FoMo - Formula and Model Generation for Learning-Based Formal MethodsDownload PDF

Published: 02 Jun 2023, Last Modified: 12 Jul 2023DAV 2023 OralReaders: Everyone
Keywords: Neural networks, Verification, model checking, temporal logics, datasets, formal methods, neurosymbolic reasoning
TL;DR: Generate data to train a neural network for jointly embedding formulas and system models.
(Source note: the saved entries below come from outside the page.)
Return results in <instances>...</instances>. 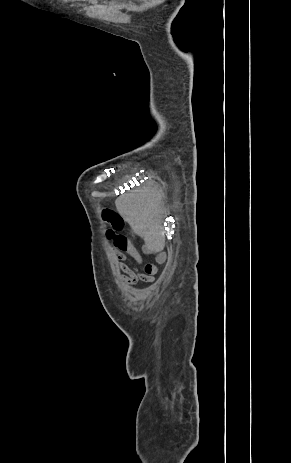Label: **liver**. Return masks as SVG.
Returning <instances> with one entry per match:
<instances>
[{
	"instance_id": "1",
	"label": "liver",
	"mask_w": 291,
	"mask_h": 463,
	"mask_svg": "<svg viewBox=\"0 0 291 463\" xmlns=\"http://www.w3.org/2000/svg\"><path fill=\"white\" fill-rule=\"evenodd\" d=\"M159 202L160 195L152 187L126 193L115 201L119 214L144 239L145 248L152 253L161 252L165 246Z\"/></svg>"
}]
</instances>
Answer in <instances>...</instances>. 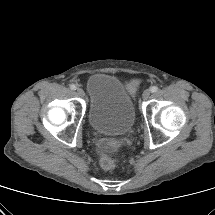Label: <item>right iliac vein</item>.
Masks as SVG:
<instances>
[{
	"label": "right iliac vein",
	"instance_id": "1",
	"mask_svg": "<svg viewBox=\"0 0 215 215\" xmlns=\"http://www.w3.org/2000/svg\"><path fill=\"white\" fill-rule=\"evenodd\" d=\"M77 94H78L80 97H83V96H84V91H83L81 88H77Z\"/></svg>",
	"mask_w": 215,
	"mask_h": 215
}]
</instances>
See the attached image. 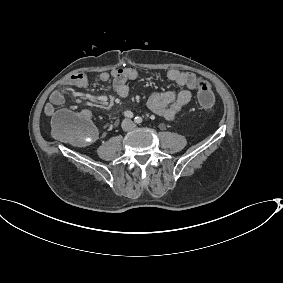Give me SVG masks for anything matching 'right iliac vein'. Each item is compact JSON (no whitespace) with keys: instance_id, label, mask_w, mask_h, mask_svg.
<instances>
[{"instance_id":"right-iliac-vein-1","label":"right iliac vein","mask_w":283,"mask_h":283,"mask_svg":"<svg viewBox=\"0 0 283 283\" xmlns=\"http://www.w3.org/2000/svg\"><path fill=\"white\" fill-rule=\"evenodd\" d=\"M127 126H128V124H127V123H125V124H124V127H125V128H127Z\"/></svg>"}]
</instances>
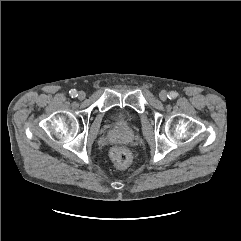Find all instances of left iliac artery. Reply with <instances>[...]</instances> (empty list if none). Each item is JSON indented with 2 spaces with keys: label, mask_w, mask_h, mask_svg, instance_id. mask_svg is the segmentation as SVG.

Abstract: This paper presents a tool that can generate system model and temporal logic formula pairs such that the formula is satisfied or unsatisfied as desired. Large amounts of independent and identically distributed data is needed for the development of machine learning approaches in formal methods. However, existing data sets of system models and specifications were hand-designed to challenge existing algorithms for formal methods, and so these data sets represent only a small subset of problems. Learning-based approaches to formal methods require training data drawn from a broader distribution. In this work we introduce a tool called ``FoMo'' (for ``Formula and Model'') that generates system models from graph distributions and can sample a specification language to generate properties. FoMo includes functions to generate pairs of formulas and satisfying or unsatisfying system models, and to generate traces from systems. The tool has features for working with linear temporal logic, and with weighted automata. We demonstrate the use of this tool by training a neural network to jointly embed formulas and models to allow for model checking as a classification task. The capabilities offered by FoMo allow researchers to generate system models and properties according to many research needs, and helps provide machine learning systems with generated, multi-modal data sets.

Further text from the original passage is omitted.